Since then, the phrase “tea and sympathy” has been used to mean lending a troubled person a sympathetic ear.
But the play was an early, groundbreaking exploration of the issue of sexual identity. So, it’s also sometimes said with a nudge-nudge-wink-wink – as in, giving someone sympathy as a ploy to seduce them.
In the play, a sexually ambiguous teenage boy at a boarding school gets harassed for not meeting the manliness standards of the day.
The boy, named Tom, is befriended by a faculty member’s lonely wife, Laura, originally played by Deborah Kerr.
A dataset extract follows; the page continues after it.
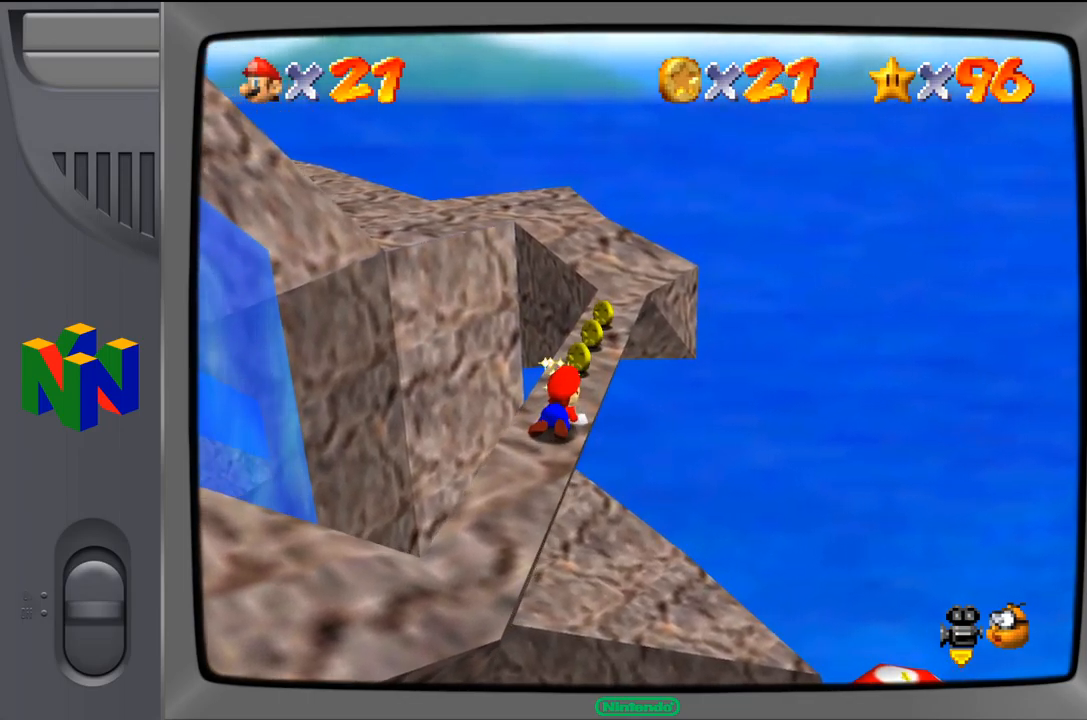
{"buttons": ["Z"], "left_stick": "up-right", "events": []}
In Act One her unlikeable husband tells her:
"All you're supposed to do is every once in a while give the boys a little tea and sympathy."
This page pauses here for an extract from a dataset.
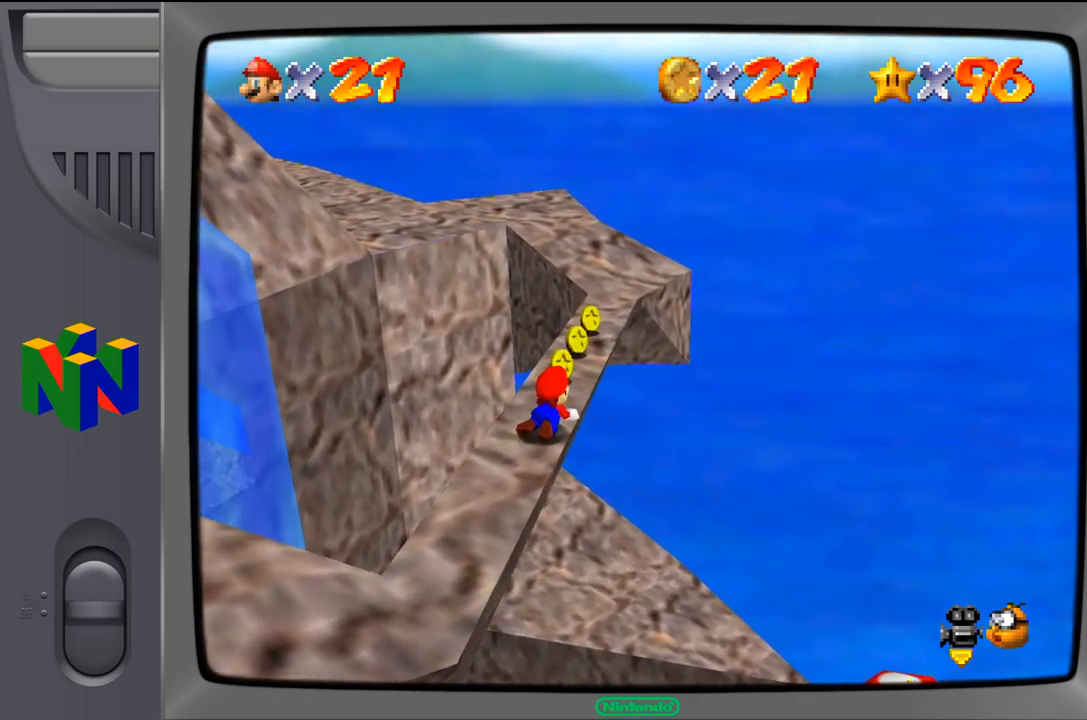
{"buttons": ["Z"], "left_stick": "up", "events": [[284, "left_stick", "up"]]}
She ends up offering Tom a bit more than hubby had in mind. This leads to a famous quote from the play.
In the last scene, after leaving her husband, Laura lets Tom know she wants to help him clear up his sexuality and says:
“Years from now, when you talk about this – and you will – be kind.”
In the play, that’s the closing line. But in the 1956 movie version, which also starred Deborah Kerr, the absurdities of the Hays Code forced an epilogue to be added.
MGM worried that the play’s original ending would violate the Code’s rules requiring non-marital sex to be portrayed as immoral. So the studio tacked on some asinine scenes that flash forward ten years. Tom is seen as a manly married man and Laura regrets her sinful behavior.
I wonder how Mick Jagger and Keith Richards would have rewritten the ending.
Here are some of the other famous quotes and phrases linked to SEPTEMBER 30.
• “This is the second time in our history that there has come back from Germany to Downing Street peace with honor. I believe it is peace for our time.” - The infamous comment made by British Prime Minister Neville Chamberlain, on September 30, 1938, after the Munich Conference, where he tried to appease Adolf Hitler by allowing Germany to have Czechoslovakia's Sudetenland. It didn’t work.
• “We make money the old-fashioned way. We earn it.” - Ad slogan for the Smith Barney investment firm, famously spoken in TV ads featuring the British actor John Houseman. Smith Barney’s trademark filing for the phrase says the company first used it in commerce on September 30, 1979.